▶ _PROBLEM DESCRIPTION_: The expected output is the data below, character for character, without its pictures.

▶ _TASK MATERIAL_:
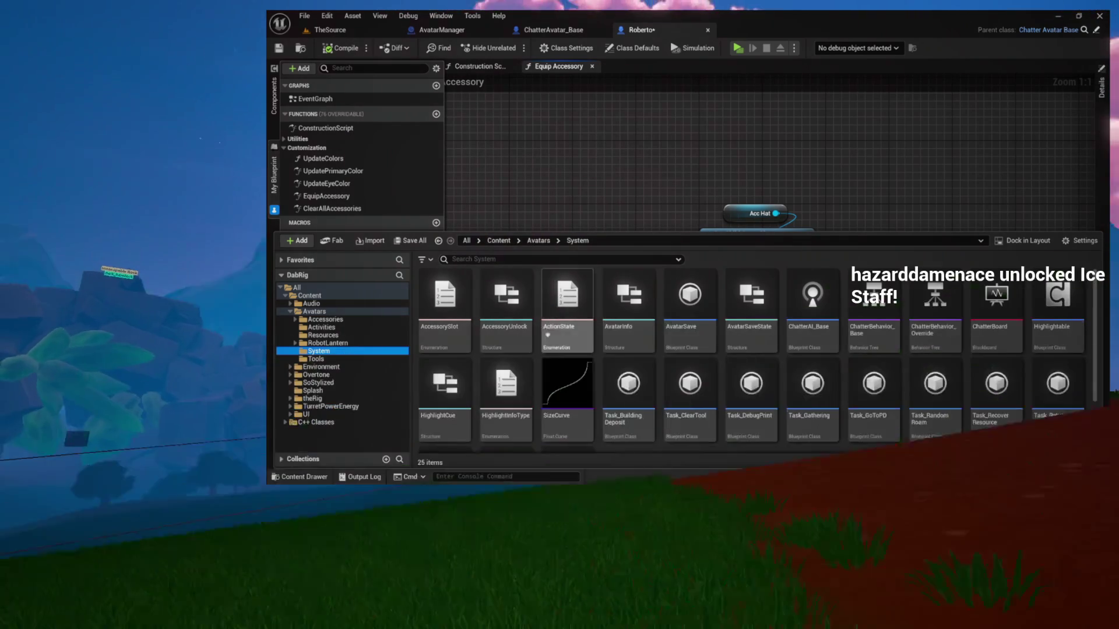
{"action": "double_click", "coordinate": [446, 323]}
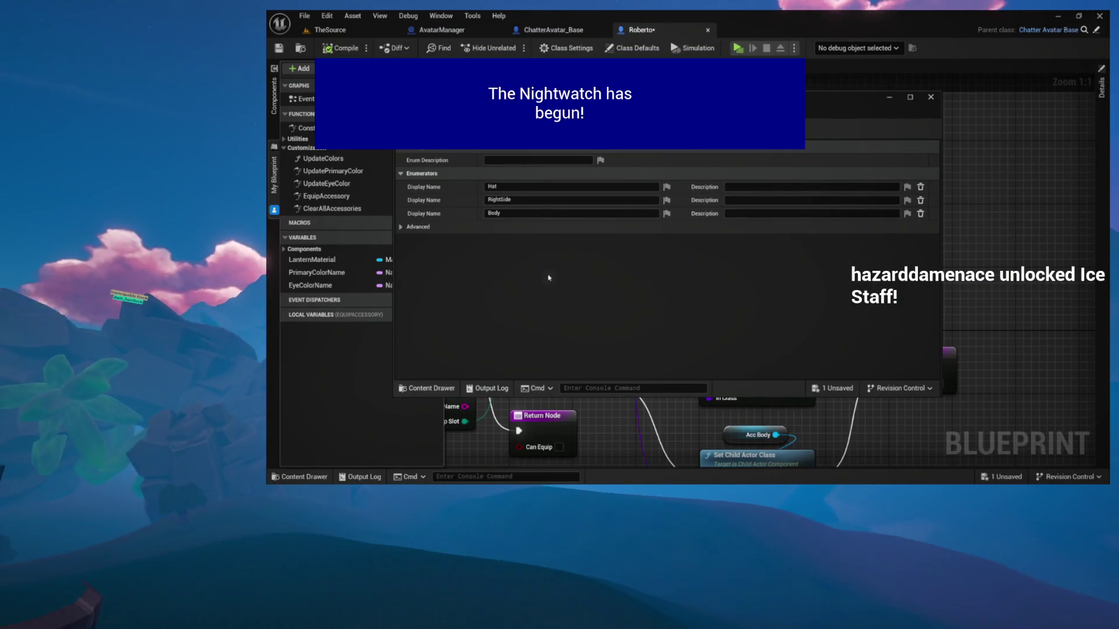
Step: Drag the floating AccessorySlot window into the main editor tab bar
{"action": "mouse_move", "coordinate": [443, 105]}
{"action": "left_mouse_down"}
{"action": "mouse_move", "coordinate": [752, 233]}
{"action": "mouse_move", "coordinate": [766, 30]}
{"action": "left_mouse_up"}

▶ _PROBLEM SOLUTION_:
{"action": "double_click", "coordinate": [446, 323]}
Step: Drag the floating AccessorySlot window into the main editor tab bar
{"action": "mouse_move", "coordinate": [443, 105]}
{"action": "left_mouse_down"}
{"action": "mouse_move", "coordinate": [752, 233]}
{"action": "mouse_move", "coordinate": [766, 30]}
{"action": "left_mouse_up"}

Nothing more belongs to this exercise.